DE10135960B4 - Absolute position detection device for a linear actuator - Google Patents

Abstract

Absolute position detection device (10) for a linear actuator (1) having a motor (2), an output shaft (3) and a converting device for converting the output rotation of the motor (2) into a linear movement of the output shaft (3), the device comprising : a rotation absolute sensor (5) which detects an absolute rotational position per revolution of the motor (2); a linear absolute sensor (6) which detects an absolute linear position within a predetermined movement range of the output shaft (3) with a linear stroke division; and calculating means for calculating an absolute linear position of the output shaft (3) on the basis of a combination of an output signal of the rotary absolute sensor (5) and an output signal of the linear absolute sensor (6); wherein the range of motion of the output shaft (3) over which the absolute linear position can be detected by the linear absolute sensor (6) differs from a distance by which the output shaft (3) per revolution of the motor (2) after conversion the converting device is moved and the amount (Lp) by which the output shaft ...

Description

BACKGROUND OF THE INVENTION

Field of the invention

The present invention relates to an absolute position detecting device for detecting an absolute position along the axial direction of a linear actuator. More particularly, the invention relates to an absolute position detection device which has a simple construction and can detect an absolute position over the range of a long stroke.
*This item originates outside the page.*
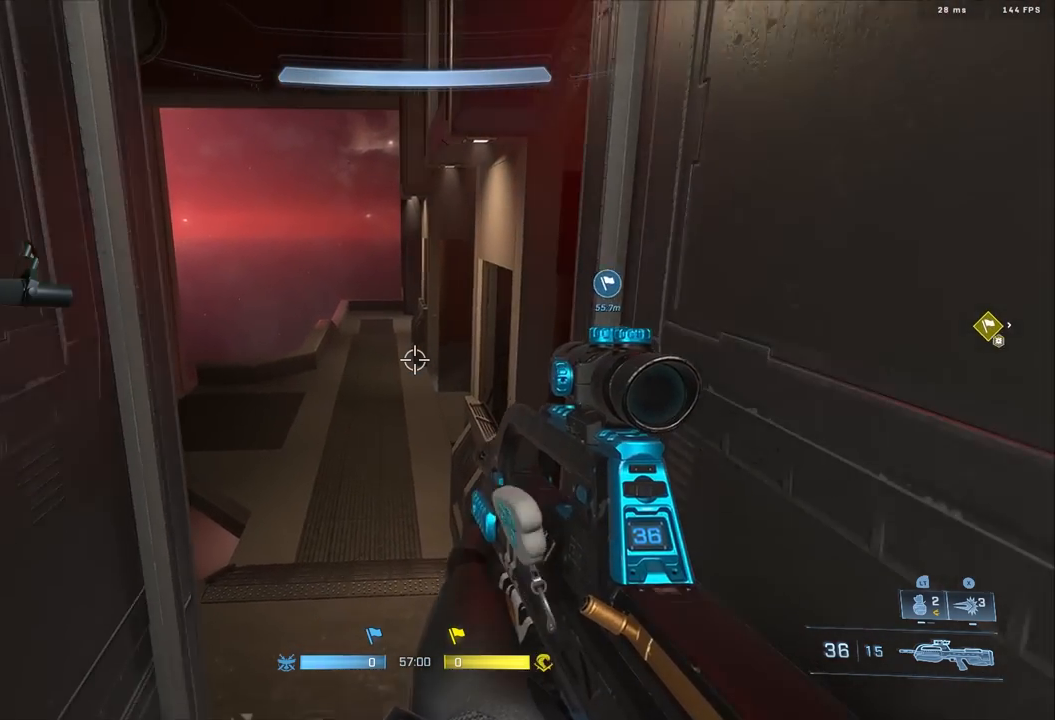
{"buttons": [], "left_stick": "up", "right_stick": "center", "events": [[50, "left_stick", "down"], [167, "left_stick", "center"], [267, "left_stick", "up"], [300, "right_stick", "center"], [317, "A", "down"], [417, "A", "up"]]}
Description of the Prior Art

Methods of detecting an absolute position on the axis of a linear actuator include a method in which a linear absolute sensor is attached to the actuator shaft, and a method in which a multi-rotation type rotary absolute sensor is attached to the actuator shaft on which a ball screw is formed. A linear actuator generally includes a motor, an output shaft and a conversion mechanism for converting the rotational output of the motor into linear motion. The conversion mechanism includes a ball screw coupled to the motor output shaft, a ball screw nut through which the center of the output shaft extends, and a longitudinal groove portion that holds the output shaft such that the output shaft can only move axially.

In the former method in which a linear absolute sensor is used to detect the absolute position of the output shaft of a thus configured linear actuator, a linear encoder is attached to the actuator output shaft. In this case, a magnetic induction type sensor can be used as a linear absolute sensor. A magnetic induction sensor is capable of detecting the absolute position within a range of pitch, and is applicable to both rotation and line types.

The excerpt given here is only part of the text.